The plot focuses on 5 young women who enlisted in the army and are ready to fight for their country; Texan bred Thelma, living in the moment Marjorie, starry-eyed Mayvee, reserved Georgia and Elinoor. Initially there is a childlike hope, particularly from Elinoor, that this might be a step towards civil rights and an end to segregation, however, when they are told that their designated entrance will say ‘coloured’ above the door in bold, capital letters, they discover that not everything does exactly what it says it will do on the tin.
All of the girls, bar Mayvee are assigned as nurses, who was a librarian. The narrative follows them through their lives; firstly training, where they encountered Colonel Rhodes who let them know that contrary to the propaganda-like poetics of unity and desegregation waxed by Colonel Hardy, nothing was going to change. After first making clear that they must always attend to the white man first even if a ‘negro’ is in a worse condition, he happily informed them how there will be no mixing of any kind.
Each woman comes from a different background, which in conjunction with their varied experiences highlight the nuances in the racism discussion. The initial idealist Elinoor soon learns what true inclusion means when she falls in love with a Japanese prisoner, and this creates a big conflict between her and Thelma who believes in segregation because she “don’t want to be sharing the same neighbourhood” as white people.

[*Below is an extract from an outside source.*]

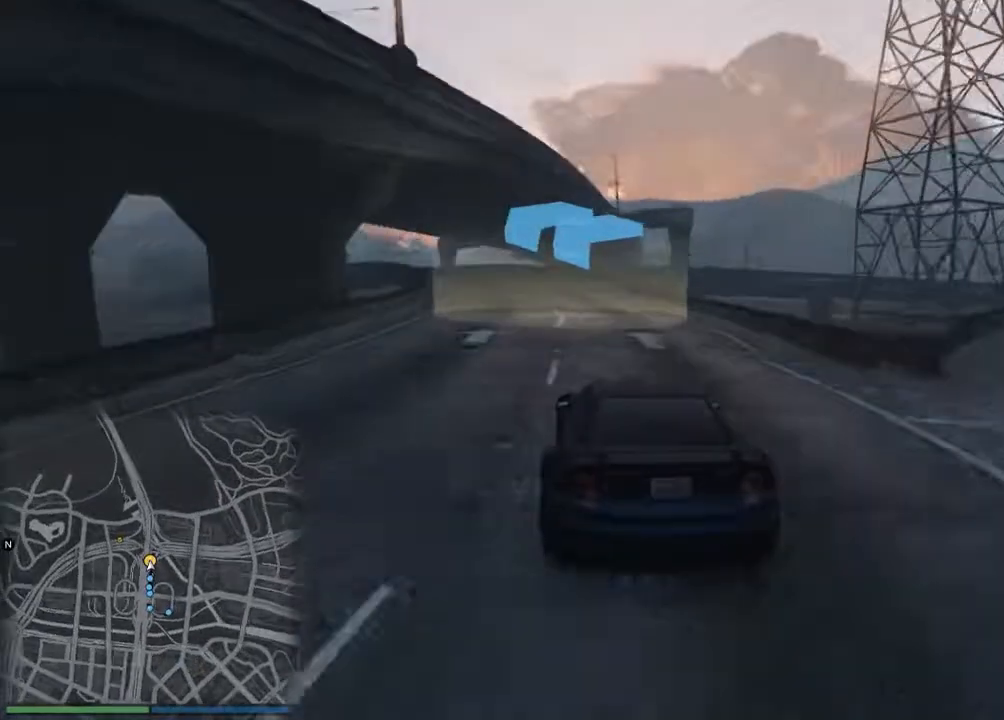
{"buttons": ["R2"], "left_stick": "center", "events": [[84, "left_stick", "left"], [217, "left_stick", "center"], [351, "left_stick", "left"], [468, "left_stick", "center"]]}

Mayvee is sheltered from the worst of humanity in the library and doesn’t understand why the rest of them think white people are so bad. The strong acting skills made one forget that they aren’t all in the same room - even the physical scenes of aggression were so clearly displayed there wasn’t a second where you were confused about the events unfolding.
All in all, it really made me think. In recent years, there has been an emerging zeitgeist concerning the retelling of history, especially the stuff that was left out of the history books. Although its reach doesn’t compare to that of Snowfall, Hunters or even PeakyBlinders, I found myself inadvertently educated in a manner that didn’t make me feel ashamed for having previously been unaware, something that I think the aforementioned shows accomplish with the same finesse. Shoutout to Ailema Sousa for writing a narrative that was both informative and compelling.